There will be only one more year of district play in Class 6A and 5A football.
As of 2016, 6A and 5A will have an eight-game regular season, and the ninth game will be considered the first of the playoffs, with all 32 teams in each class participating.
The change, which eliminates the decades-old and often-criticized district system, was made Friday night after a proposal brought by the City League was passed by the Kansas State High School Activities Association board of directors.
“It is a big change,” said Mark Lentz, a KSHSAA assistant executive director in charge of football. “I think, no matter what, it’s different than what we did previously. It will be interesting to say. I can’t say if it’s good or bad. It’s different.”

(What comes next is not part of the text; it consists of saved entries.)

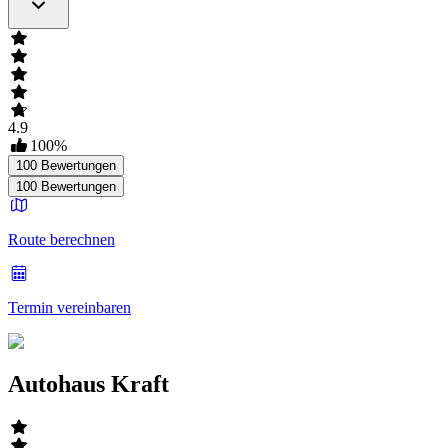
4.9
100
%
100
Bewertungen
100
Bewertungen
Route berechnen
Termin vereinbaren
Autohaus Kraft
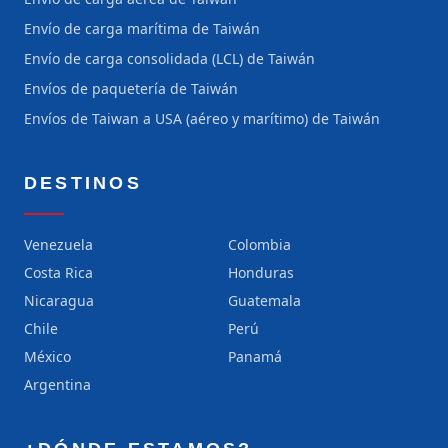
Envío de carga marítima de Taiwán
Envío de carga consolidada (LCL) de Taiwán
Envíos de paquetería de Taiwán
Envíos de Taiwan a USA (aéreo y marítimo) de Taiwán
DESTINOS
Venezuela
Colombia
Costa Rica
Honduras
Nicaragua
Guatemala
Chile
Perú
México
Panamá
Argentina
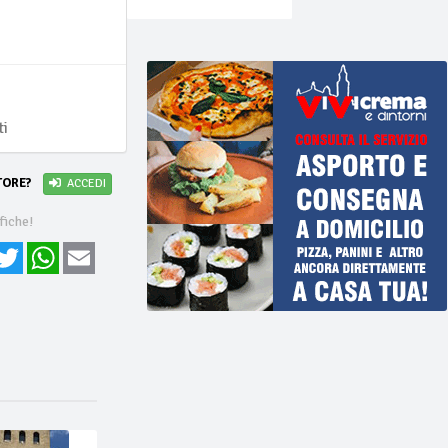
ti
TORE?
ACCEDI
fiche!
cebook
Twitter
WhatsApp
Email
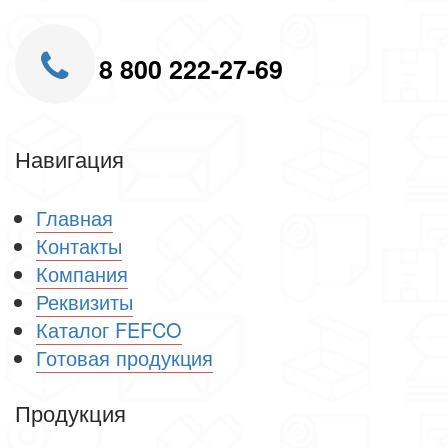
8 800 222-27-69
Навигация
Главная
Контакты
Компания
Реквизиты
Каталог FEFCO
Готовая продукция
Продукция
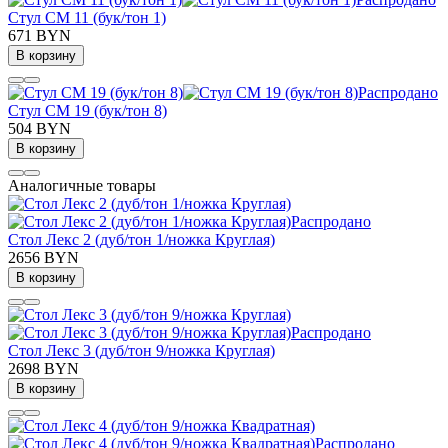
Стул СМ 11 (бук/тон 1)
671 BYN
В корзину
Распродано
Стул СМ 19 (бук/тон 8)
504 BYN
В корзину
Аналогичные товары
Распродано
Стол Лекс 2 (дуб/тон 1/ножка Круглая)
2656 BYN
В корзину
Распродано
Стол Лекс 3 (дуб/тон 9/ножка Круглая)
2698 BYN
В корзину
Распродано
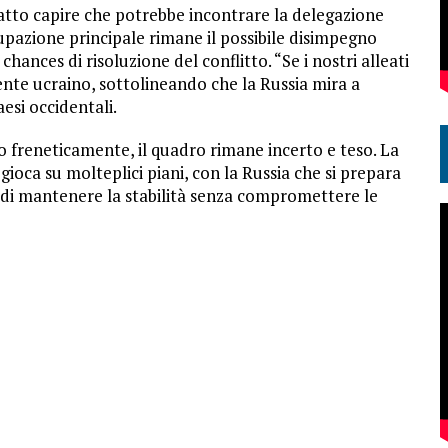
 fatto capire che potrebbe incontrare la delegazione
upazione principale rimane il possibile disimpegno
 chances di risoluzione del conflitto. “Se i nostri alleati
dente ucraino, sottolineando che la Russia mira a
aesi occidentali.
 freneticamente, il quadro rimane incerto e teso. La
i gioca su molteplici piani, con la Russia che si prepara
 di mantenere la stabilità senza compromettere le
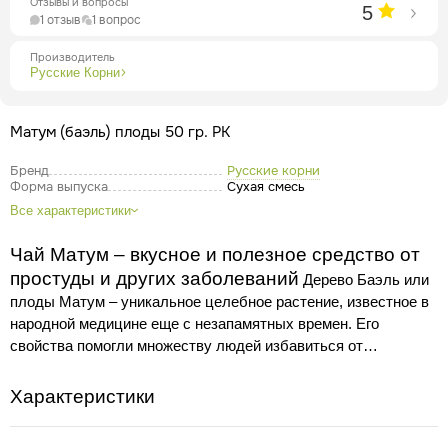
Отзывы и вопросы
5
1 отзыв
1 вопрос
Производитель
Русские Корни
Матум (баэль) плоды 50 гр. РК
Бренд
Русские корни
Форма выпуска
Сухая смесь
Все характеристики
Чай Матум – вкусное и полезное средство от
простуды и других заболеваний
Дерево Баэль или
плоды Матум – уникальное целебное растение, известное в
народной медицине еще с незапамятных времен. Его
свойства помогли множеству людей избавиться от
различных заболеваний, практически все компоненты
В свежем виде фрукт
растения считаются полезными.
Характеристики
похож на смесь яблока и груши (матум так же называют
деревянным яблоком), сверху покрыт желтоватой плотной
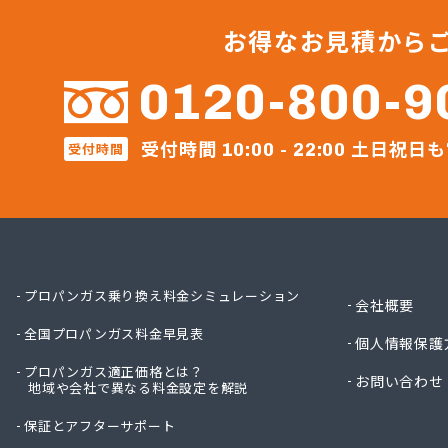
タキ
たばこ
お得なお見積から
ツネマ
トーホ
0120-800-9
トーホ
ホーム
受付時間
土日祝日も
みやぎ
受付時間
10:00 - 22:00
ミライ
ミライ
ミライ
ミライ
ムロヤ
ロジト
プロパンガス乗り換え料金シミュレーション
会社概要
ワタヒ
全国プロパンガス料金早見表
ワタヒ
個人情報保護
阿部栄
プロパンガス適正価格とは？
お問い合わせ
伊藤忠
地域や会社で異なる料金設定を解説
井ゲ田
保証とアフターサポート
塩釜ガ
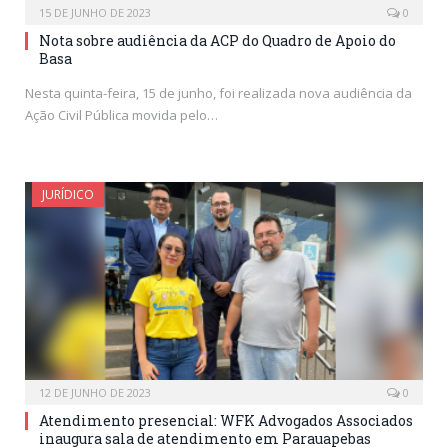
15 DE JUNHO DE 2023
0
Nota sobre audiência da ACP do Quadro de Apoio do
Basa
Nesta quinta-feira, 15 de junho, foi realizada nova audiência da
Ação Civil Pública movida pelo…
JURÍDICO
12 DE JUNHO DE 2023
0
Atendimento presencial: WFK Advogados Associados
inaugura sala de atendimento em Parauapebas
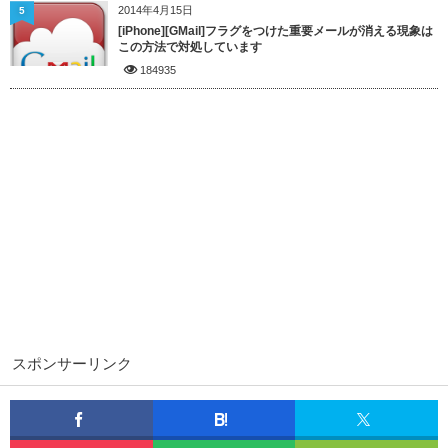
2014年4月15日
5
[iPhone][GMail]フラグをつけた重要メールが消える現象は
この方法で対処しています
184935
スポンサーリンク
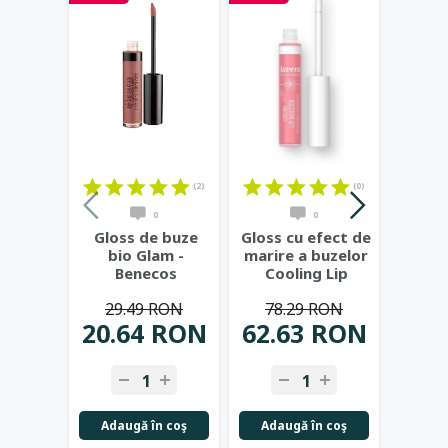
(2)
(0)
0
0
Gloss de buze
Gloss cu efect de
Glos
bio Glam -
marire a buzelor
bio P
Benecos
Cooling Lip
- 
Booster -
29.49 RON
78.29 RON
29
LAVERA
...
20.64 RON
62.63 RON
23.
Adaugă în coş
Adaugă în coş
Adau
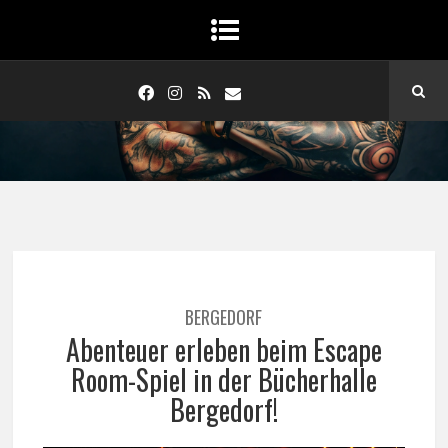
BERGEDORF
Abenteuer erleben beim Escape
Room-Spiel in der Bücherhalle
Bergedorf!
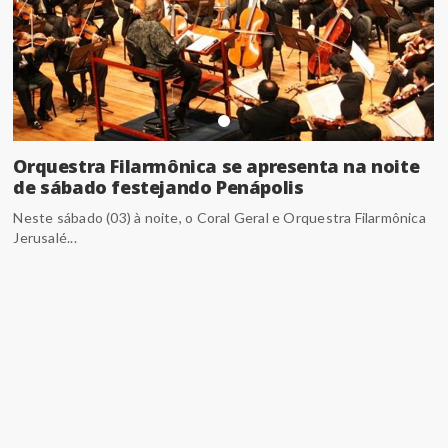
Orquestra Filarmônica se apresenta na noite
de sábado festejando Penápolis
Neste sábado (03) à noite, o Coral Geral e Orquestra Filarmônica
Jerusalé...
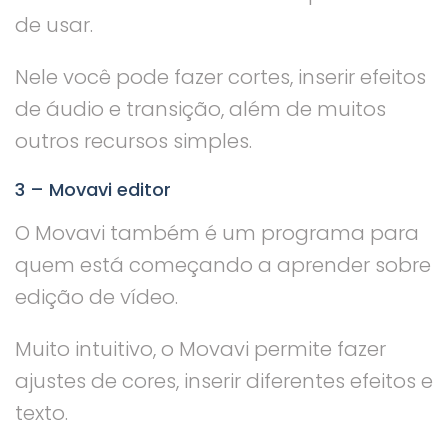
de usar.
Nele você pode fazer cortes, inserir efeitos
de áudio e transição, além de muitos
outros recursos simples.
3 – Movavi editor
O Movavi também é um programa para
quem está começando a aprender sobre
edição de vídeo.
Muito intuitivo, o Movavi permite fazer
ajustes de cores, inserir diferentes efeitos e
texto.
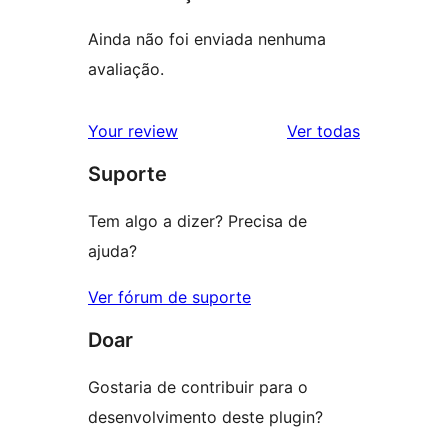
Ainda não foi enviada nenhuma
avaliação.
avaliações
Your review
Ver todas
Suporte
Tem algo a dizer? Precisa de
ajuda?
Ver fórum de suporte
Doar
Gostaria de contribuir para o
desenvolvimento deste plugin?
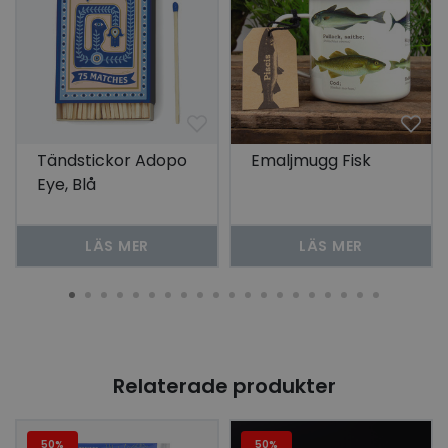
Tändstickor Adopo
Emaljmugg Fisk
Eye, Blå
LÄS MER
LÄS MER
Relaterade produkter
50%
50%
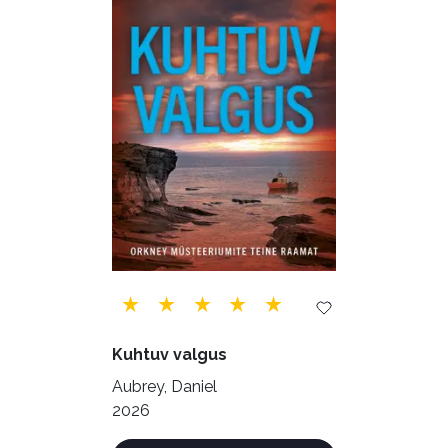
Õppekirjandus (48)
Ühiskond (168)
Kuhtuv valgus
Aubrey, Daniel
2026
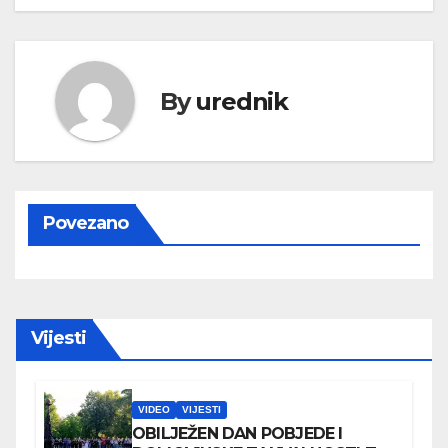
By
urednik
Povezano
Vijesti
VIDEO
VIJESTI
OBILJEŽEN DAN POBJEDE I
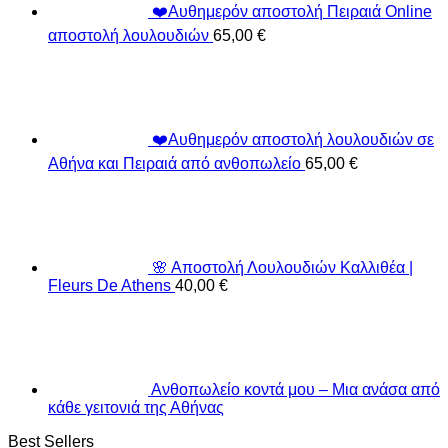
❤️Αυθημερόν αποστολή Πειραιά Online
αποστολή λουλουδιών
65,00
€
❤️Αυθημερόν αποστολή λουλουδιών σε
Αθήνα και Πειραιά από ανθοπωλείο
65,00
€
🌸 Αποστολή Λουλουδιών Καλλιθέα |
Fleurs De Athens
40,00
€
Ανθοπωλείο κοντά μου – Μια ανάσα από
κάθε γειτονιά της Αθήνας
Best Sellers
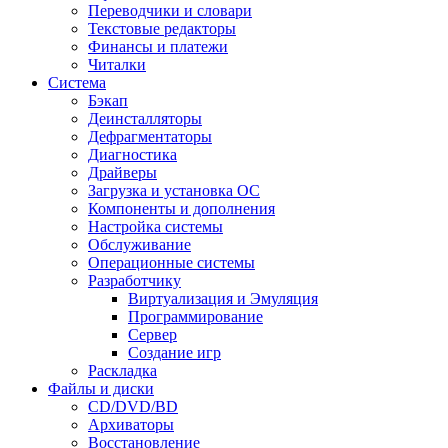
Переводчики и словари
Текстовые редакторы
Финансы и платежи
Читалки
Система
Бэкап
Деинсталляторы
Дефрагментаторы
Диагностика
Драйверы
Загрузка и установка ОС
Компоненты и дополнения
Настройка системы
Обслуживание
Операционные системы
Разработчику
Виртуализация и Эмуляция
Программирование
Сервер
Создание игр
Раскладка
Файлы и диски
CD/DVD/BD
Архиваторы
Восстановление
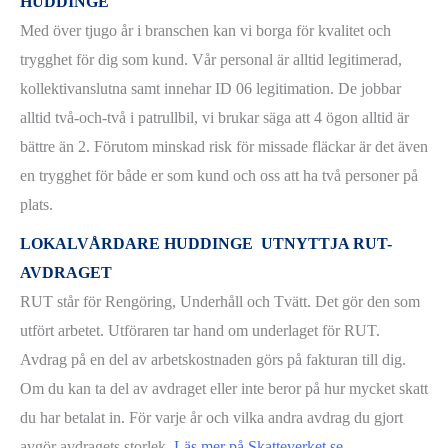
HUDDINGE
Med över tjugo år i branschen kan vi borga för kvalitet och
trygghet för dig som kund. Vår personal är alltid legitimerad,
kollektivanslutna samt innehar ID 06 legitimation. De jobbar
alltid två-och-två i patrullbil, vi brukar säga att 4 ögon alltid är
bättre än 2. Förutom minskad risk för missade fläckar är det även
en trygghet för både er som kund och oss att ha två personer på
plats.
LOKALVÅRDARE HUDDINGE UTNYTTJA RUT-
AVDRAGET
RUT står för Rengöring, Underhåll och Tvätt. Det gör den som
utfört arbetet. Utföraren tar hand om underlaget för RUT.
Avdrag på en del av arbetskostnaden görs på fakturan till dig.
Om du kan ta del av avdraget eller inte beror på hur mycket skatt
du har betalat in. För varje år och vilka andra avdrag du gjort
avgör avdragets storlek.
Läs mer på Skatteverket.se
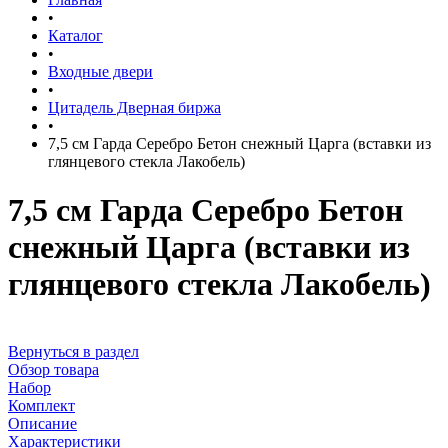
•
Каталог
•
Входные двери
•
Цитадель Дверная биржа
•
7,5 см Гарда Серебро Бетон снежный Царга (вставки из
глянцевого стекла Лакобель)
7,5 см Гарда Серебро Бетон
снежный Царга (вставки из
глянцевого стекла Лакобель)
Вернуться в раздел
Обзор товара
Набор
Комплект
Описание
Характеристики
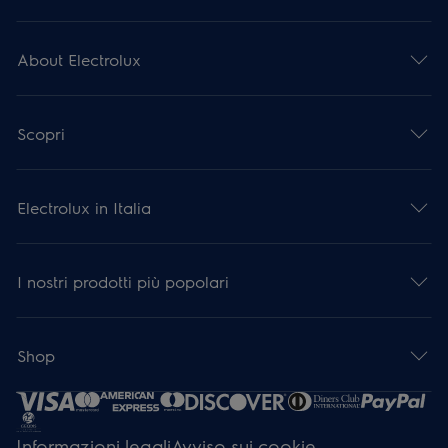
About Electrolux
Scopri
Electrolux in Italia
I nostri prodotti più popolari
Shop
Informazioni legali
Avviso sui cookie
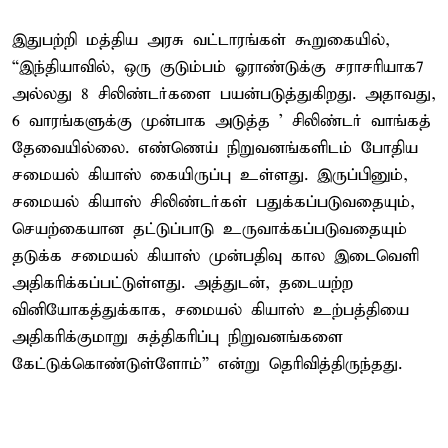
இதுபற்றி மத்திய அரசு வட்டாரங்கள் கூறுகையில்,
“இந்தியாவில், ஒரு குடும்பம் ஓராண்டுக்கு சராசரியாக7
அல்லது 8 சிலிண்டர்களை பயன்படுத்துகிறது. அதாவது,
6 வாரங்களுக்கு முன்பாக அடுத்த ' சிலிண்டர் வாங்கத்
தேவையில்லை. எண்ணெய் நிறுவனங்களிடம் போதிய
சமையல் கியாஸ் கையிருப்பு உள்ளது. இருப்பினும்,
சமையல் கியாஸ் சிலிண்டர்கள் பதுக்கப்படுவதையும்,
செயற்கையான தட்டுப்பாடு உருவாக்கப்படுவதையும்
தடுக்க சமையல் கியாஸ் முன்பதிவு கால இடைவெளி
அதிகரிக்கப்பட்டுள்ளது. அத்துடன், தடையற்ற
வினியோகத்துக்காக, சமையல் கியாஸ் உற்பத்தியை
அதிகரிக்குமாறு சுத்திகரிப்பு நிறுவனங்களை
கேட்டுக்கொண்டுள்ளோம்” என்று தெரிவித்திருந்தது.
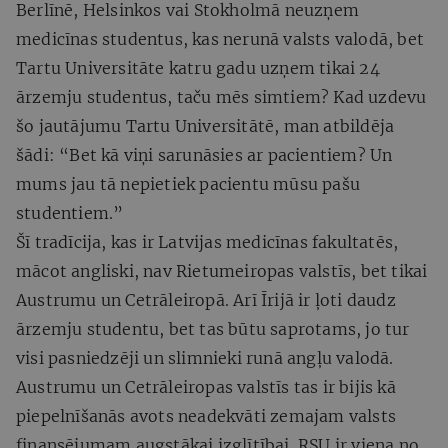
Berlīnē, Helsinkos vai Stokholmā neuzņem
medicīnas studentus, kas nerunā valsts valodā, bet
Tartu Universitāte katru gadu uzņem tikai 24
ārzemju studentus, taču mēs simtiem? Kad uzdevu
šo jautājumu Tartu Universitātē, man atbildēja
šādi: “Bet kā viņi sarunāsies ar pacientiem? Un
mums jau tā nepietiek pacientu mūsu pašu
studentiem.”
Šī tradīcija, kas ir Latvijas medicīnas fakultatēs,
mācot angliski, nav Rietumeiropas valstīs, bet tikai
Austrumu un Cetrāleiropā. Arī Īrijā ir ļoti daudz
ārzemju studentu, bet tas būtu saprotams, jo tur
visi pasniedzēji un slimnieki runā angļu valodā.
Austrumu un Cetrāleiropas valstīs tas ir bijis kā
piepelnīšanās avots neadekvāti zemajam valsts
finansējumam augstākai izglītībai. RSU ir viena no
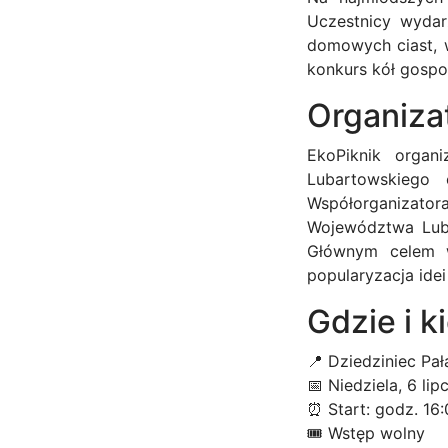
Uczestnicy wydar
domowych ciast, 
konkurs kół gospo
Organizat
EkoPiknik organ
Lubartowskiego 
Współorganizat
Województwa Lubel
Głównym celem wy
popularyzacja id
Gdzie i k
📍 Dziedziniec P
📅 Niedziela, 6 lip
⏰ Start: godz. 16
🎟 Wstęp wolny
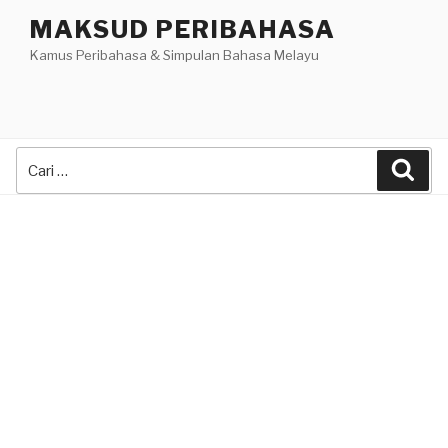
Skip
MAKSUD PERIBAHASA
to
Kamus Peribahasa & Simpulan Bahasa Melayu
content
Search
Sea
for:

In each class, teams will be split between east and west and Lentz will seed 1 through 16 for each region. Higher-seeded teams will host each playoff game.
“Anytime there’s change in high school football, and it’s been only once in my 20 years, I guess it’s pretty shocking,” Carroll football coach Alan Schuckman said.
Lentz said the board of directors was the only group needing to approve the change. The executive board will figure out details such as tiebreakers.
Heights athletic director Rick Wheeler was an architect of the proposal and surveyed all 6A and 5A athletic directors.
“This is doing football like we do every other (team) sport in the state of Kansas, and that is play a regular season and then seed everyone according to record and then put them in a bracket,” he said.
Path to the vote
For three years, the association for Kansas high school athletic directors had considered three proposals — eight-team districts, a variation on the current four-team districts, and no districts.
The eight-game, no districts proposal was approved 46-0 in March. The athletic directors’ support likely helped the KSHSAA board of directors, Maize district athletic director Marc Haught said.
Western Kansas schools preferred the eight-team district plan because it meant they only needed to fill one non-district game.
“The (Western Athletic Conference), for as long as I’ve been AD over the last 10 years, every year we have proposed eight-team districts,” Dodge City AD Jay Gifford said of his league that includes Garden City, Great Bend, Hays and Liberal – the only 6A and 5A schools in western Kansas.
“It meant we would have our games scheduled for us because we struggle to fill our schedule. This proposal comes up, and with only five teams in our conference, we’d have four open dates.”
The City League, as a nine-school league, could fill its entire schedule with league opponents.
But the City League and Sunflower League (Douglas and Johnson counties) promised to leave spots in their schedules to aid the WAC.
“The Sunflower League has agreed to open up Week 1 to schedule,” Gifford said. “And the (City League) has agreed to open up enough games to make sure we can fill a schedule.”
The City League will play a six-game league schedule, playing an equal number of league opponents for the first time in decades. It will leave 18 non-league games to be scheduled.
“Now we can create some rivalry games,” Schuckman said. “Hutchinson-Bishop Carroll. Maize-Bishop Carroll. Maize South-Bishop Carroll.”
Lentz said the executive board would begin work on seeding details at its June meeting.
Tiebreakers could be an issue, although Lentz said the proposal included a recommendation that the current tiebreakers be used.
Derby coach Brandon Clark wondered if his team would be penalized in a tiebreaker for playing 5A schools.
“We’re in one of the best football leagues, yet we play some of the best 5A teams in the state, and we’re not playing 6A teams,” Clark said. “For a couple 6A teams in our league, if we have one or two losses to a 5A team, is it counted as a loss? Is it weighted? I really don’t know.”
Northwest coach Steve Martin also wondered about the seeding process in regards to scheduling.
“The big thing is, ‘OK, are you going to pad your schedules, get games that help in the playoffs, schedule games that will challenge you and get you ready for the playoffs? Or will you schedule and try to improve your seeding,’” Martin said. “I think everyone is in between.”
Why change now?
The current playoff system has 16 of 32 teams in the playoffs after nine regular-season game, and it pushed back the state title games to the Saturday after Thanksgiving.
But the system sometimes allowed teams with sub-.500 records into the playoffs out of a weaker district, while a 7-2 team in a tougher district could conceivably be left out.
“We believe that the playoffs system now is better than it was,” Heights’ Wheeler said. “… What we have done is try to brainstorm and problem solve and meet and discuss how things might be better.”
Wheeler said there have been proposals to change the current playoff system in both the football coaches association and athletic directors association for six years.
“What this tells me is people are waiting for change, any change,” Wheeler said.
It also means that all nine games are meaningful.
“You remember in districts, you might have that last game in the season where two teams in district are 0-2 and playing each other?” Means asked. “That game means nothing. Now, like in every team sport, you have a chance in Week 9.”